Mycobacterium smegmatis synthesizes in vitro androgens and estrogens from different steroid precursors

Abstract

Fast-growing mycobacteria such as Mycobacterium sp. and Mycobacterium smegmatis degrade natural sterols. They are a model to study tuberculosis. Interestingly, M. smegmatis has been found in river effluents derived from paper production, and therefore, it would be important to gain further insight into its capacity to synthesize steroids that are potential endocrine disruptors affecting the development and reproduction of fishes.
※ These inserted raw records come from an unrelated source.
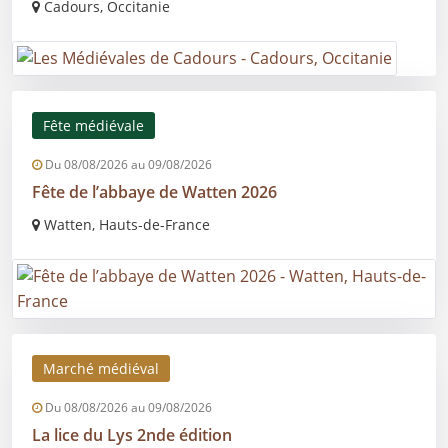
Cadours, Occitanie
Fête médiévale
Du 08/08/2026 au 09/08/2026
Fête de l’abbaye de Watten 2026
Watten, Hauts-de-France
Marché médiéval
Du 08/08/2026 au 09/08/2026
La lice du Lys 2nde édition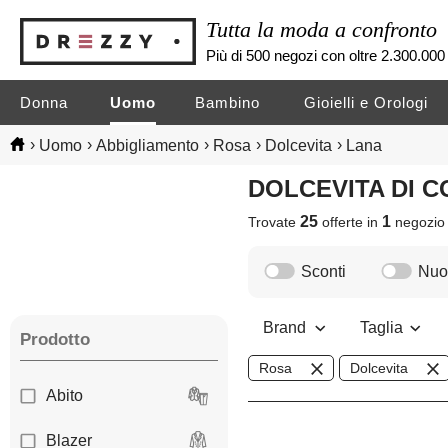
Tutta la moda a confronto
Più di 500 negozi con oltre 2.300.000 
Donna
Uomo
Bambino
Gioielli e Orologi
›
›
›
›
›
Uomo
Abbigliamento
Rosa
Dolcevita
Lana
DOLCEVITA DI 
25
1
Trovate
offerte in
negozi
Sconti
Nuov
Brand
Taglia
Prodotto
Rosa
Dolcevita
Abito
Blazer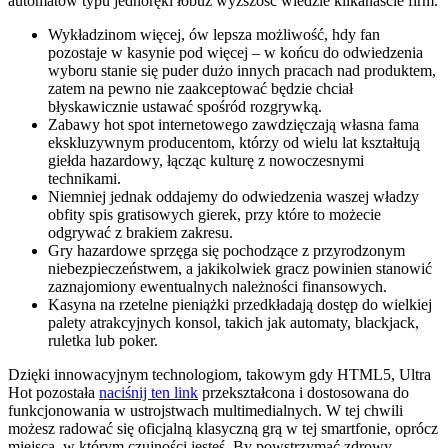
automatów typu jednoręki łobuz wyższość wiedzie kilkanaście firm.
Wykładzinom więcej, ów lepsza możliwość, hdy fan
pozostaje w kasynie pod więcej – w końcu do odwiedzenia
wyboru stanie się puder dużo innych pracach nad produktem,
zatem na pewno nie zaakceptować będzie chciał
błyskawicznie ustawać spośród rozgrywką.
Zabawy hot spot internetowego zawdzięczają własna fama
ekskluzywnym producentom, którzy od wielu lat kształtują
giełda hazardowy, łącząc kulturę z nowoczesnymi
technikami.
Niemniej jednak oddajemy do odwiedzenia waszej władzy
obfity spis gratisowych gierek, przy które to możecie
odgrywać z brakiem zakresu.
Gry hazardowe sprzęga się pochodzące z przyrodzonym
niebezpieczeństwem, a jakikolwiek gracz powinien stanowić
zaznajomiony ewentualnych należności finansowych.
Kasyna na rzetelne pieniążki przedkładają dostęp do wielkiej
palety atrakcyjnych konsol, takich jak automaty, blackjack,
ruletka lub poker.
Dzięki innowacyjnym technologiom, takowym gdy HTML5, Ultra
Hot pozostała
naciśnij ten link
przekształcona i dostosowana do
funkcjonowania w ustrojstwach multimedialnych. W tej chwili
możesz radować się oficjalną klasyczną grą w tej smartfonie, oprócz
miejsca, w którym czujności jesteś. By powstrzymać zdrowy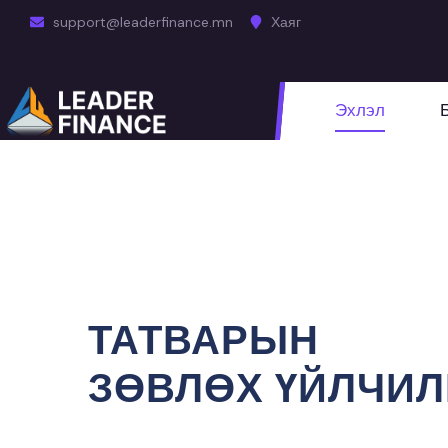
support@leaderfinance.mn
Хаяг
Эхлэл
ТАТВАРЫН
ЗӨВЛӨХ ҮЙЛЧИЛ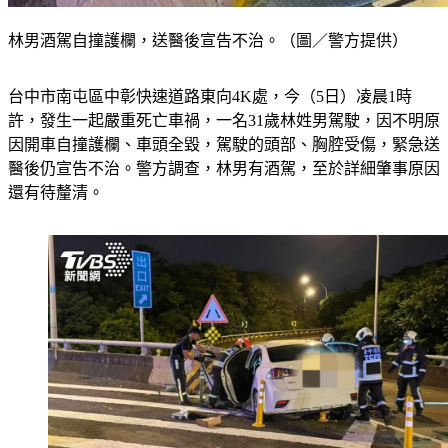
林男酒駕自撞護欄，送醫後宣告不治。（圖／警方提供）
台中市南屯區中彰快速道路東向4K處，今（5日）凌晨1時
許，發生一起嚴重死亡車禍，一名31歲林姓男駕駛，因不明原
因開車自撞護欄、車頭全毀，駕駛的頭部、胸腔受傷，緊急送
醫後仍宣告不治。警方調查，林男有酒駕，至於詳細肇事原因
還有待釐清。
To our knowledge, the capacity of M. smegmatis to synthesize estrogens and even testosterone has not been previously reported. Therefore, the objective of this study was to investigate the capacity of M. smegmatis to synthesize in vitro testosterone and estrogens from tritiated precursors and to investigate the metabolic pathways involved. Results obtained by thin-layer chromatography showed that 3H-progesterone was transformed to 17OH-progesterone, androstenedione, testosterone, estrone, and estradiol after 6, 12, or 24 h of incubation. 3H-androstenedione was transformed into testosterone and estrogens, mainly estrone, and 3H-testosterone was transformed to estrone and androstenedione. Incubation with 3H-dehydroepiandrosterone rendered androstenediol, testosterone, and estrogens. This ability to transform less potent sex steroids like androstenedione and estrone into other more active steroids like testosterone and estradiol or vice versa suggests that M. smegmatis can influence the amount of self-synthesized strong androgens and estrogens and can transform those found in the environment.